What happens to an artist’s legacy when it is controlled by a corporation? Luis Barragán was one of Mexico’s greatest architects—if not one of the 2oth century’s greatest. His colourful geometric buildings pepper Mexico, testaments to a modernist architecture that considered the poetry of light and space. It’s no wonder Brooklyn-based visual artist and filmmaker Jill Magid fell in love. But she wasn’t the only one. Following Barragán’s death in 1988, his personal archive remained in Mexico, where his home and studio in the capital comprise a UNESCO World Heritage Site. But his professional archive—thousands of documents including sketches, models and notes—were bought by a Swiss furniture design company as a gift to its owner’s then-fiancée—and Barragán admirer—Federica Zanco. Since 1995, Zanco has guarded the archives (as well as the rights to Barragán’s name and work) possessively, all but refusing public access.

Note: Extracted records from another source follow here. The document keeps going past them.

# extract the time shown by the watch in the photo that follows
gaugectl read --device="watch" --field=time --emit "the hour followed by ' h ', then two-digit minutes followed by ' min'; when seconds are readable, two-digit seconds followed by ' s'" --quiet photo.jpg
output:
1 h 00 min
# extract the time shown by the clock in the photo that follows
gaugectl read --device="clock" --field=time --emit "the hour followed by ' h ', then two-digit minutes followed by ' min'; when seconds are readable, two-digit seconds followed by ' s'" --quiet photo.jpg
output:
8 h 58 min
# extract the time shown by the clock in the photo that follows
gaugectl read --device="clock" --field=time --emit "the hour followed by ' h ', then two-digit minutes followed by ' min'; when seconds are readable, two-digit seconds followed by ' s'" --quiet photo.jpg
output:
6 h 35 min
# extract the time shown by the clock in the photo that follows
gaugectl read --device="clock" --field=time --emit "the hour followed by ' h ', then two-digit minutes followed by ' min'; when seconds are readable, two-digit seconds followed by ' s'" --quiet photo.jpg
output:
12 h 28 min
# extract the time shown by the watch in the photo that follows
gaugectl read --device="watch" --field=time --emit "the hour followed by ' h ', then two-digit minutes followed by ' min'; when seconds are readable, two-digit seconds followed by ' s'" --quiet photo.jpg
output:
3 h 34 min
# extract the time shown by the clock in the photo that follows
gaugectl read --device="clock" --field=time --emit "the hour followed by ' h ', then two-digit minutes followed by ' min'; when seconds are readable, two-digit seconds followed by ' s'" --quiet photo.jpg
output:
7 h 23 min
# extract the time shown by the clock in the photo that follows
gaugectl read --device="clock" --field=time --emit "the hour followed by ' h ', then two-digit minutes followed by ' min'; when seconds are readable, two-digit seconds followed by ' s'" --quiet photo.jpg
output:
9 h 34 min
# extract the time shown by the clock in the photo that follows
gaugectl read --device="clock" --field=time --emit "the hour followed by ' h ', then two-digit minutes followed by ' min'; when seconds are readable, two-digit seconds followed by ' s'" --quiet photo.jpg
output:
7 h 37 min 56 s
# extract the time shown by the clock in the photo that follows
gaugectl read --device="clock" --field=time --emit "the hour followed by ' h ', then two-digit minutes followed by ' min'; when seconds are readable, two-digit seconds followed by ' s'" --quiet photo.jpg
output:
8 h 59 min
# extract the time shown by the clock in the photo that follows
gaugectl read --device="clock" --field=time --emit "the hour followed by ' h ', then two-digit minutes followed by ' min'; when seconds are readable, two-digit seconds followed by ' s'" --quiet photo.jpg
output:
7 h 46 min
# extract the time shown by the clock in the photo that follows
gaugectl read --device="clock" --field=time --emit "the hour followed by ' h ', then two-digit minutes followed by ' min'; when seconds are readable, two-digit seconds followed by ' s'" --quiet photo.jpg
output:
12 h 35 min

The Proposal is billed as a “post-mortem love triangle” and the description is apt. While a central focus of the film is the often-obsessive love one may hold for a cherished artist, Barragán is not the only love object in view. In the opening frames, we hear Magid reading aloud a letter she has addressed to “Dearest Federica,” describing the relationship they have built at a distance over three years of correspondence, united by Barragán but divided by their respective desires: Magid for repatriation of the documents to Mexico and Federica determined to hold onto them. It is a love letter of sorts—one of many Magid has sent Federica in an epistolary cat-and-mouse game, imploring her to consider her request.
What follows is one of the most fascinating and unusual projects in recent art history, and an elegant, hypnotic thriller full of richly layered questions concerning the politics of death, ownership, and capitalism’s testy relationship to art. Magid’s final titular proposal to Federica (documented in two New Yorker articles) is an offer that has alternately been called “morbid” and “ingenious”. It is undoubtedly, however, a work of art in itself—unorthodox and controversial, but also beautiful and oddly, but fittingly, romantic. The film is part of this same conceptual work, another piece in the puzzle Magid has constructed around Barragán’s legacy: personal, intimate and elegiac, allowing us to consider the myriad ways narratives are constructed, both in life and after it.
The Proposal runs from September 6 to 12, 2019 at Vancity Theatre, 1181 Seymour Street, Vancouver, B.C.